'Money, money'
Cuando uno ve el documental Inside Job, se le cae el alma a los pies. Y eso que el que se anima a ir a verlo ya está más o menos prevenido, ya conoce más o menos cómo se ha gestado la feroz crisis financiera mundial, ya sospecha hasta qué punto la política acaba siendo una sucursal de la economía. Y, sin embargo, no es lo mismo saberlo con ese lujo de detalles, con esa magistral lección sobre los laberintos de la sofisticada ingeniería financiera a-mayor-gloria-de-mi-bolsillo. No es lo mismo asistir en gigantescos primeros planos al mayor desfile de caraduras por metro cuadrado de pantalla, ponerles nombre y rostro a los principales agentes de este desaguisado. Algunos hasta aceptaron ser entrevistados por Charles Ferguson, poniendo las más desfachatadas caras de pero-qué-me-está-contando al ser interrogados por su grado de responsabilidad. Ninguno de los que impulsaron las medidas para desregularizar de ese modo el mercado financiero, haciendo más y más ricos a los que más arriesgaban (el dinero de otros), acepta la más mínima culpa; y lo más triste, ninguna autoridad política se lo exige, ninguna legislación lo inculpa.

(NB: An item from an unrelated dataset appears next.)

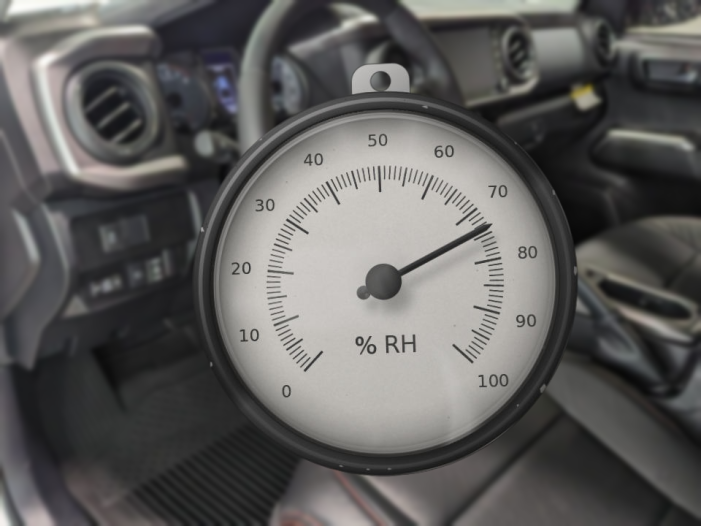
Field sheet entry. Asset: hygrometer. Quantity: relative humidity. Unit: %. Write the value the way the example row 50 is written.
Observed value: 74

Viendo sus caretos, sus tartamudeos ante las preguntas decisivas, es claro que no hay mordisqueos en su conciencia, cumbre tan sólida como sus cargos y sus patrimonios.

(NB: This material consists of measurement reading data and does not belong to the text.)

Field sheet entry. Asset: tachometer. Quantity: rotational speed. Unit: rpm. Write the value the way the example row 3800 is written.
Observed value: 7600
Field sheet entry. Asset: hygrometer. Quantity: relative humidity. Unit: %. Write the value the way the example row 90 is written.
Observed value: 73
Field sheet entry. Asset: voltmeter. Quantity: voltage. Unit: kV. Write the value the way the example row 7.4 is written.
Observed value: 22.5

¿Hay alguien que se resiste a ese estado de cosas? ¿Alguna aldea rebelde en la metrópoli globalizada? Pues sí, Islandia. Pero mucho me temo que las consecuencias de su admirable resistencia no hacen sino aumentar la desolación que produce el visionado de Inside Job. Los islandeses acaban de votar por segunda vez en referéndum con idéntico resultado: rechazan pagar con dinero público la inmensa deuda contraída por sus bancos. Encima, han tenido la audacia de castigar penalmente a los responsables. ¿Se han convertido entonces en un ejemplo a imitar internacionalmente? No, nos dicen, lo que han hecho es firmar su sentencia de muerte (económica). Reino Unido y Holanda, a quienes deben el dinero, amenazan con llevarles a los tribunales; y que se olviden, además, de lograr su apoyo para ingresar en la Unión Europea.
Todo apunta a que la dependencia de los poderes políticos respecto de los poderes financieros es tan grande que no van a saber, querer o poder meterles (ni un poquito) en vereda. El delirante sistema que socializa las pérdidas y privatiza las ganancias ha salido, en realidad, reforzado. Como afirma Stiglitz, "los bancos demasiado grandes para quebrar y los mercados en los que participan saben ahora que pueden esperar rescates si tienen problemas"; por eso mismo, "esos bancos pueden pedir créditos en condiciones favorables, lo que les da una ventaja competitiva" y, sin duda, una influencia política considerable. Al fin y al cabo, ellos no han de rendir cuentas ante la ciudadanía. Excepto en una lejana isla, digna y empobrecida.